Court convicts three for oil subsidy theft, suspect faints in the dock

High Court

High Court

Justice Lateefa Okunnu of a Lagos High Court sitting in Ikeja has convicted Walter Wagbatsoma, Adaoha Ugo-Nnadi, and their company Ontario Oil and Gas on an eight count amended charge of fuel subsidy fraud.

The presiding judge found them guilty on each of the eight counts slammed against them by the Economic and Financial Crimes Commission (EFCC).
The third defendant, Petroleum Product Pricing Regulating Agency (PPRA) representative, Babafemi Fakuade was discharged and acquitted.

The EFCC alleged that the duo and the oil company on July 7, 2010 obtained the sum of N1.9 billion by false pretence from the Federal Government purporting the money to be subsidy payable to Ontario Oil and Gas Nigeria Limited.

Meanwhile, at the resumed hearing after the judge stand down for allocutus plea of the defence, the second defendant, Ugo-Ndagi slumped and fainted in the dock.

Justice Okunnu therefore deferred the sentencing of the convicts till Monday January 16, 2017.

While delivering Okunnu held that the convicts defrauded the Federal Government of N754million in oil subsidy transactions totalling N1.7billion.
While acquitting Fakuade, Okunnu said “The case before the third defendant is that he helped in forging the Shore Quality Certificate, what I see before me is that he only signed the document while acting in his capacity as an PPRA official.

“It is not right in criminal cases to infer guilt without concrete evidence, there is no proof that he was aware that the documents were false.

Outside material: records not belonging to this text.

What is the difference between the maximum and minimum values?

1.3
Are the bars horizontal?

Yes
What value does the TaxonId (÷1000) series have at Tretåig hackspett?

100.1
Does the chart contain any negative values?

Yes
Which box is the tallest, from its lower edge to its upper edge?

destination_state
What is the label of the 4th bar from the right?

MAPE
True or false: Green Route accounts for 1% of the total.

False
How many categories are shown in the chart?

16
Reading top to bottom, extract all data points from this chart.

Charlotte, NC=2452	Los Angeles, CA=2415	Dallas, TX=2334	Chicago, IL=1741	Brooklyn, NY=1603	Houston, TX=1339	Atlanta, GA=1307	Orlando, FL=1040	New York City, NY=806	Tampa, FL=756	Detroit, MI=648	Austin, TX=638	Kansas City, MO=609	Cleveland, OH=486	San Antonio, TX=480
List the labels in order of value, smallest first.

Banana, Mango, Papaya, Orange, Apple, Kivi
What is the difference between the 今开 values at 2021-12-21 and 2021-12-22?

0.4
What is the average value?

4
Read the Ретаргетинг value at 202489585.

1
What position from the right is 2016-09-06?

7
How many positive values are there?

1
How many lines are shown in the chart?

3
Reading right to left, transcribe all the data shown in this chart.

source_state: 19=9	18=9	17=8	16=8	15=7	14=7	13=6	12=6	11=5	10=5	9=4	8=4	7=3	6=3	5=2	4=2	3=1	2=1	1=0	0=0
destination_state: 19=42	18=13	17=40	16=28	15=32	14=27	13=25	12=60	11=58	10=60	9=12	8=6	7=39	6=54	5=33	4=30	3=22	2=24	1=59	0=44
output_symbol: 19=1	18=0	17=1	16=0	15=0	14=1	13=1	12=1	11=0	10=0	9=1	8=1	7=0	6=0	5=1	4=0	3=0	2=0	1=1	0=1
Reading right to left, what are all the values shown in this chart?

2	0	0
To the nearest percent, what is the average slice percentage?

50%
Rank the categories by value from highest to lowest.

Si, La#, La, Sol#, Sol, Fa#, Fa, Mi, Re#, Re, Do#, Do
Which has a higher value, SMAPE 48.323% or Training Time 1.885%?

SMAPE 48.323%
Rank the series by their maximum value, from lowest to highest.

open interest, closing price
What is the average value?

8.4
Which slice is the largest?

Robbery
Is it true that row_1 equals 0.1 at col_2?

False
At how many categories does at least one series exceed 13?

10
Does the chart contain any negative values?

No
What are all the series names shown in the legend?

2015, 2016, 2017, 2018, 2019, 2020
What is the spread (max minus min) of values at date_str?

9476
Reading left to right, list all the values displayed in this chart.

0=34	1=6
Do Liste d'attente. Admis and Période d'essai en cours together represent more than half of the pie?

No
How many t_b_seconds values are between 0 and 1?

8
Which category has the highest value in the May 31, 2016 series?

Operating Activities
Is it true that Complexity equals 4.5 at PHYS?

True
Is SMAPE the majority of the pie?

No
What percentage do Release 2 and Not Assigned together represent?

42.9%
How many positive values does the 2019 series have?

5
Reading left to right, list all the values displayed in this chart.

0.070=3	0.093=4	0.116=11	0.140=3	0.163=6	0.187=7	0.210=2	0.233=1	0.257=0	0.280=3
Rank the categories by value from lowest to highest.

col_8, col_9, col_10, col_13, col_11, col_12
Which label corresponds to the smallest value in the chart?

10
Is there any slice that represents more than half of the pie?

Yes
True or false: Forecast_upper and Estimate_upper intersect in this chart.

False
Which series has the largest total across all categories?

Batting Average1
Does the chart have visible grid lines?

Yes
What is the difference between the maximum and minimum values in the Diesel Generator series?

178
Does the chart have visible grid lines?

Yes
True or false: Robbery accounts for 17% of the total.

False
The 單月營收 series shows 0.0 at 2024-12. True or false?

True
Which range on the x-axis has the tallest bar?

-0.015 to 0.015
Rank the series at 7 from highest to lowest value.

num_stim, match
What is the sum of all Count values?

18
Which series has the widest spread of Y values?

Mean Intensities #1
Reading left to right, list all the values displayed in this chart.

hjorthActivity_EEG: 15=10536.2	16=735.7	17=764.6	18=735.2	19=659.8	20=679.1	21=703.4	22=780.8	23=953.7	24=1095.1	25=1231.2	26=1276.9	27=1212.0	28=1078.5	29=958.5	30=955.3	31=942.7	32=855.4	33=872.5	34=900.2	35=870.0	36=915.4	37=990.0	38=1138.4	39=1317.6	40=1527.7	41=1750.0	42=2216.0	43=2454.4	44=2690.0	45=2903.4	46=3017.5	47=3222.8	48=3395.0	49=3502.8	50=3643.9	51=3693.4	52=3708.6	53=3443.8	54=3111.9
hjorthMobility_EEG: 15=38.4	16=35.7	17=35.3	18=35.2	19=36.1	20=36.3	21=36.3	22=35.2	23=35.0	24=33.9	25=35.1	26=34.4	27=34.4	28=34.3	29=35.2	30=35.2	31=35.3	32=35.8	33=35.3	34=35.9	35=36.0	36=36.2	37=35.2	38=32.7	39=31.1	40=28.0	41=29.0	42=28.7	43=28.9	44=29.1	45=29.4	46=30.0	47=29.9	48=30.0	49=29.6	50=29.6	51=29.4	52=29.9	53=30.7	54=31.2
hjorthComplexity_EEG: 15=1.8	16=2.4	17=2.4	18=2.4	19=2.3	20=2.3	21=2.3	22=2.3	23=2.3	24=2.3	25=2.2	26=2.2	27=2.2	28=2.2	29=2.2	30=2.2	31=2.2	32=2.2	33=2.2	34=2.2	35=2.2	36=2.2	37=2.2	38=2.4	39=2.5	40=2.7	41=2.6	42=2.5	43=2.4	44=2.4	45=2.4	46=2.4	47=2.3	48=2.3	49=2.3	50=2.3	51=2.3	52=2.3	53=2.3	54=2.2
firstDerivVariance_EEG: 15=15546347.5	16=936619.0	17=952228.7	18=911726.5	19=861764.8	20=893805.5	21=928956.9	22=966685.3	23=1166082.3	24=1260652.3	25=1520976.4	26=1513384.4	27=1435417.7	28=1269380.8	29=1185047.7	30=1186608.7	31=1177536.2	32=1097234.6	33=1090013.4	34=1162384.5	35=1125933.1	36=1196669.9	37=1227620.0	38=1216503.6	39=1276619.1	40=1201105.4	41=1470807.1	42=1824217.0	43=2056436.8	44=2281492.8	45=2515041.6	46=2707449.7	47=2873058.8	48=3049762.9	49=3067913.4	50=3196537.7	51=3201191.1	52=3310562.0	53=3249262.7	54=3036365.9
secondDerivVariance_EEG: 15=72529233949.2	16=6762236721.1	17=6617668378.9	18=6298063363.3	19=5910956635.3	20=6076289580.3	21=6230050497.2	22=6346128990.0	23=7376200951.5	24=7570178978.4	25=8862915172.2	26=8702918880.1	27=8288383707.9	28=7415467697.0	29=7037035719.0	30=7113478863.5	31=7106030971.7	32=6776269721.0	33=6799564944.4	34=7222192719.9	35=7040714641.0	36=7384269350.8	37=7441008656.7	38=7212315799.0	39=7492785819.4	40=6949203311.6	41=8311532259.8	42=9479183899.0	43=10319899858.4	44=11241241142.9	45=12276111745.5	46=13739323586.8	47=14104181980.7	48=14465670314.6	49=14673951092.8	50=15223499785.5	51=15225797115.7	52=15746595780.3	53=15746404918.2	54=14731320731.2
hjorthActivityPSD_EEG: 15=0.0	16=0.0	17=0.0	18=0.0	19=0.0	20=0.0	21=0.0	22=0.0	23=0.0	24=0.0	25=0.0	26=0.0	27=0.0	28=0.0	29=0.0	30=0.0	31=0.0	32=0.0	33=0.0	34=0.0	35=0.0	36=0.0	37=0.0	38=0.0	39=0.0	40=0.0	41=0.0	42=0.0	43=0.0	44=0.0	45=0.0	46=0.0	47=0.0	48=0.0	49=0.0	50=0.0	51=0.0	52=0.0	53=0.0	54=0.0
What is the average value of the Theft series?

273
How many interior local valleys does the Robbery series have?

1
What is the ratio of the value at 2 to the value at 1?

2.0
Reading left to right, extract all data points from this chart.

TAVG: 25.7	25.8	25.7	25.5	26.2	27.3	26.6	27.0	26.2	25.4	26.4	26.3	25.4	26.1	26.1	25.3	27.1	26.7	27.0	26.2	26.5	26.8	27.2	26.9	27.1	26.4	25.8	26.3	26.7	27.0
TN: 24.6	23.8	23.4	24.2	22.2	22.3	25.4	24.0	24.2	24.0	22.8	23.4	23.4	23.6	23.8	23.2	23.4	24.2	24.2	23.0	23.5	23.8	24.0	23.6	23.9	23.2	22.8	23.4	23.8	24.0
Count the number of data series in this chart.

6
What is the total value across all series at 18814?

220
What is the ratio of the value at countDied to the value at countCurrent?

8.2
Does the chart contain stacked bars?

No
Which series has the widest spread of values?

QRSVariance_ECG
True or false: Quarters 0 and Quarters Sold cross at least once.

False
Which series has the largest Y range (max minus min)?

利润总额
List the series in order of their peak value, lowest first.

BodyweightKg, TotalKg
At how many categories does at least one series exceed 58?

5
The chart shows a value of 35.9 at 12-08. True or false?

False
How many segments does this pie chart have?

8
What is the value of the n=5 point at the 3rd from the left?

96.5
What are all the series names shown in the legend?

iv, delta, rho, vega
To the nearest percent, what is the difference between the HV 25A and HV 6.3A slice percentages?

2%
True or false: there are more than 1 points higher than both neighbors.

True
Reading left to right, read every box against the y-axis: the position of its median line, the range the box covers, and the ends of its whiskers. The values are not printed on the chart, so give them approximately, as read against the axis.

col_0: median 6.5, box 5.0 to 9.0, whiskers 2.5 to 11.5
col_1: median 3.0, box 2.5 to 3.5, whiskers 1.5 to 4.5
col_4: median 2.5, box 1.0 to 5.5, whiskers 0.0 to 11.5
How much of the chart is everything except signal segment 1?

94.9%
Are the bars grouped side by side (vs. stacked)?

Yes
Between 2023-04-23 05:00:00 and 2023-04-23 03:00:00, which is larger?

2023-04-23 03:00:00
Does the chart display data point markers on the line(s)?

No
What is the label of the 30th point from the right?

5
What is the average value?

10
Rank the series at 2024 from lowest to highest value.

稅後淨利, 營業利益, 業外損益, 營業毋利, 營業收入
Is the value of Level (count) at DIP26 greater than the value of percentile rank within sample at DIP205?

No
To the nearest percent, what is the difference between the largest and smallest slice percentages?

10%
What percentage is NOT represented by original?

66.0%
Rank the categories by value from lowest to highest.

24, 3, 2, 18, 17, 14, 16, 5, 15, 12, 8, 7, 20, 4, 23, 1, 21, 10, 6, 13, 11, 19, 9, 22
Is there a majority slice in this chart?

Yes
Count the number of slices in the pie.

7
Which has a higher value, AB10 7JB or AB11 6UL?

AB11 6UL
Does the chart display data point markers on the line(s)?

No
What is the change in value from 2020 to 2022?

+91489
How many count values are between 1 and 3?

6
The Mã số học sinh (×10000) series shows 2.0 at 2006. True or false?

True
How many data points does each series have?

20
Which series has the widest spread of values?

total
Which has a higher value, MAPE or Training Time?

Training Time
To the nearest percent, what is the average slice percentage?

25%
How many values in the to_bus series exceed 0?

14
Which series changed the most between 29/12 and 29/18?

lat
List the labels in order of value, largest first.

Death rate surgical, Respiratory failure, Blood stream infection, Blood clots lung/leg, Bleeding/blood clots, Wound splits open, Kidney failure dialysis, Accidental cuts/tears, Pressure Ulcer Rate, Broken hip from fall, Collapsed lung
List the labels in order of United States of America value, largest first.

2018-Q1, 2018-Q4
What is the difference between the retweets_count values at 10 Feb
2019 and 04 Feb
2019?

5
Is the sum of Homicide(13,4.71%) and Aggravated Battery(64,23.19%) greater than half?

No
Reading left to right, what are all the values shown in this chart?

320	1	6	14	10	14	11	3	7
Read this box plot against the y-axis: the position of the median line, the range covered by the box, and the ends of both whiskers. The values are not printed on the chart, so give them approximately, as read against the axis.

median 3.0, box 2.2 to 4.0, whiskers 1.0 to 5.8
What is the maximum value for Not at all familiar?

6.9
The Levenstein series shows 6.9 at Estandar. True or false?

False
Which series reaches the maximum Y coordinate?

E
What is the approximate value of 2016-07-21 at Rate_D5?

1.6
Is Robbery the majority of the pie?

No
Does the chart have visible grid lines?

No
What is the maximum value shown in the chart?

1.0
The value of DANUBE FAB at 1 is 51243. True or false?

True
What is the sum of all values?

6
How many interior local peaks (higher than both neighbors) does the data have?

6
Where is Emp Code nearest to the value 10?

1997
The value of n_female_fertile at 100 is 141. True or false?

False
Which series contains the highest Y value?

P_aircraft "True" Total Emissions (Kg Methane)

The prosecution has not been able to prove the case of forgery against the third defendant.

However, in his allocutus, counsel to Ugo-Ngadi, Mr Edoka Onyeke urged the court to temper justice with mercy.

“The second defendant has health challenges, in the course of the trial she has had cause to visit doctors abroad to take care of her health issues as the health care system in Nigeria is poor.

In his response, EFCC counsel, Mr Rotimi Jacob (SAN) requested for a stiff sentence. “A custodial sentence will be sending a wrong signal to the public that the rich cannot go to prison and will be a hindrance to our fight against corruption”.